Word for word, return every record.

• _Input records_:
---+---

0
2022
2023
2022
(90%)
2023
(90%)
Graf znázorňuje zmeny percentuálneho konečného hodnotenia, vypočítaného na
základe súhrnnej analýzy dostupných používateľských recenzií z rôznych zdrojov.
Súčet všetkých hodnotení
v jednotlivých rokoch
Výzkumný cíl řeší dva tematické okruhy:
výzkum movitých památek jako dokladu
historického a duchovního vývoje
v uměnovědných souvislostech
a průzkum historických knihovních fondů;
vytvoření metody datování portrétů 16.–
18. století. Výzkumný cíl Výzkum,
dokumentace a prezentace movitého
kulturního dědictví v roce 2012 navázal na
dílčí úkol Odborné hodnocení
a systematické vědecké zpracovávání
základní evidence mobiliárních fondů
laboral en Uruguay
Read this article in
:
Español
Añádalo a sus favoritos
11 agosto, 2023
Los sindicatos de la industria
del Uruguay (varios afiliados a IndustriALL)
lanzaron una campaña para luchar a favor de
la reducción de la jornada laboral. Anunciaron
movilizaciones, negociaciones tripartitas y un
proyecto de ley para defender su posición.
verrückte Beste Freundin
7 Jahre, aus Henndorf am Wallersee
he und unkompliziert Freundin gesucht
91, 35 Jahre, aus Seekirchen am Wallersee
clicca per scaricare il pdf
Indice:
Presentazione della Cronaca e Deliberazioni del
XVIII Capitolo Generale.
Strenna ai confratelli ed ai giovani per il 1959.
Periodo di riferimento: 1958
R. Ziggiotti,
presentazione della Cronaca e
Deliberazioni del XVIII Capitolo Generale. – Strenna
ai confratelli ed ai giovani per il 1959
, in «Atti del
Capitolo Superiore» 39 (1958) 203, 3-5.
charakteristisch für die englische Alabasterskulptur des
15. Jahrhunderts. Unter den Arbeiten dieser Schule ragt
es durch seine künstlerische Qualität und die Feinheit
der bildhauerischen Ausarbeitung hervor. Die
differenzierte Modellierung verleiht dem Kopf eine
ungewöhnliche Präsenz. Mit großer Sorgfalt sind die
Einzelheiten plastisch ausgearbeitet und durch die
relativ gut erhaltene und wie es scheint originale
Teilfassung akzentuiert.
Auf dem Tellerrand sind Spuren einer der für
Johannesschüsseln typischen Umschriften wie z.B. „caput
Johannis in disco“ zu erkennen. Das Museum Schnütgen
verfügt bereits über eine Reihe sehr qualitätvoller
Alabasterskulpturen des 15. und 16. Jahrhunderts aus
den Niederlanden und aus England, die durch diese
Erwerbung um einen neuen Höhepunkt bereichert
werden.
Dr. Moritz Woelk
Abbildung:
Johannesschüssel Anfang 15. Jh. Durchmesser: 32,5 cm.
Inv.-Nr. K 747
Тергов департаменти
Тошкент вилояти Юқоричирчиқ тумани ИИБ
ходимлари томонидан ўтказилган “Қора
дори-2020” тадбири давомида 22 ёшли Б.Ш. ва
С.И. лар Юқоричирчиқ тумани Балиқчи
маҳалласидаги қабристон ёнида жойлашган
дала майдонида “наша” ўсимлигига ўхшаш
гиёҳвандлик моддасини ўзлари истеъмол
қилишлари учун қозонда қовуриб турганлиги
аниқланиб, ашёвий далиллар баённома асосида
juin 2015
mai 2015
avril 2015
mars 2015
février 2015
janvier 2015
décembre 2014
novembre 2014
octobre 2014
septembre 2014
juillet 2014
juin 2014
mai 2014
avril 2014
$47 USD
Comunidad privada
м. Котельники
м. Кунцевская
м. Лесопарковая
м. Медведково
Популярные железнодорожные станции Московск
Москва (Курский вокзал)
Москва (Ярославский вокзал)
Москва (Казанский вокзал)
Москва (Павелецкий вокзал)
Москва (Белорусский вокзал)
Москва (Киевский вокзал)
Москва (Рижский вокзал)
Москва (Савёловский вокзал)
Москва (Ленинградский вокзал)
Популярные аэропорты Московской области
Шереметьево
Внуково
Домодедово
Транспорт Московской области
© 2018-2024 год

---+---

• _Answer to this problem_:
0
2022
2023
2022
(90%)
2023
(90%)
Graf znázorňuje zmeny percentuálneho konečného hodnotenia, vypočítaného na
základe súhrnnej analýzy dostupných používateľských recenzií z rôznych zdrojov.
Súčet všetkých hodnotení
v jednotlivých rokoch
Výzkumný cíl řeší dva tematické okruhy:
výzkum movitých památek jako dokladu
historického a duchovního vývoje
v uměnovědných souvislostech
a průzkum historických knihovních fondů;
vytvoření metody datování portrétů 16.–
18. století. Výzkumný cíl Výzkum,
dokumentace a prezentace movitého
kulturního dědictví v roce 2012 navázal na
dílčí úkol Odborné hodnocení
a systematické vědecké zpracovávání
základní evidence mobiliárních fondů
laboral en Uruguay
Read this article in
:
Español
Añádalo a sus favoritos
11 agosto, 2023
Los sindicatos de la industria
del Uruguay (varios afiliados a IndustriALL)
lanzaron una campaña para luchar a favor de
la reducción de la jornada laboral. Anunciaron
movilizaciones, negociaciones tripartitas y un
proyecto de ley para defender su posición.
verrückte Beste Freundin
7 Jahre, aus Henndorf am Wallersee
he und unkompliziert Freundin gesucht
91, 35 Jahre, aus Seekirchen am Wallersee
clicca per scaricare il pdf
Indice:
Presentazione della Cronaca e Deliberazioni del
XVIII Capitolo Generale.
Strenna ai confratelli ed ai giovani per il 1959.
Periodo di riferimento: 1958
R. Ziggiotti,
presentazione della Cronaca e
Deliberazioni del XVIII Capitolo Generale. – Strenna
ai confratelli ed ai giovani per il 1959
, in «Atti del
Capitolo Superiore» 39 (1958) 203, 3-5.
charakteristisch für die englische Alabasterskulptur des
15. Jahrhunderts. Unter den Arbeiten dieser Schule ragt
es durch seine künstlerische Qualität und die Feinheit
der bildhauerischen Ausarbeitung hervor. Die
differenzierte Modellierung verleiht dem Kopf eine
ungewöhnliche Präsenz. Mit großer Sorgfalt sind die
Einzelheiten plastisch ausgearbeitet und durch die
relativ gut erhaltene und wie es scheint originale
Teilfassung akzentuiert.
Auf dem Tellerrand sind Spuren einer der für
Johannesschüsseln typischen Umschriften wie z.B. „caput
Johannis in disco“ zu erkennen. Das Museum Schnütgen
verfügt bereits über eine Reihe sehr qualitätvoller
Alabasterskulpturen des 15. und 16. Jahrhunderts aus
den Niederlanden und aus England, die durch diese
Erwerbung um einen neuen Höhepunkt bereichert
werden.
Dr. Moritz Woelk
Abbildung:
Johannesschüssel Anfang 15. Jh. Durchmesser: 32,5 cm.
Inv.-Nr. K 747
Тергов департаменти
Тошкент вилояти Юқоричирчиқ тумани ИИБ
ходимлари томонидан ўтказилган “Қора
дори-2020” тадбири давомида 22 ёшли Б.Ш. ва
С.И. лар Юқоричирчиқ тумани Балиқчи
маҳалласидаги қабристон ёнида жойлашган
дала майдонида “наша” ўсимлигига ўхшаш
гиёҳвандлик моддасини ўзлари истеъмол
қилишлари учун қозонда қовуриб турганлиги
аниқланиб, ашёвий далиллар баённома асосида
juin 2015
mai 2015
avril 2015
mars 2015
février 2015
janvier 2015
décembre 2014
novembre 2014
octobre 2014
septembre 2014
juillet 2014
juin 2014
mai 2014
avril 2014
$47 USD
Comunidad privada
м. Котельники
м. Кунцевская
м. Лесопарковая
м. Медведково
Популярные железнодорожные станции Московск
Москва (Курский вокзал)
Москва (Ярославский вокзал)
Москва (Казанский вокзал)
Москва (Павелецкий вокзал)
Москва (Белорусский вокзал)
Москва (Киевский вокзал)
Москва (Рижский вокзал)
Москва (Савёловский вокзал)
Москва (Ленинградский вокзал)
Популярные аэропорты Московской области
Шереметьево
Внуково
Домодедово
Транспорт Московской области
© 2018-2024 год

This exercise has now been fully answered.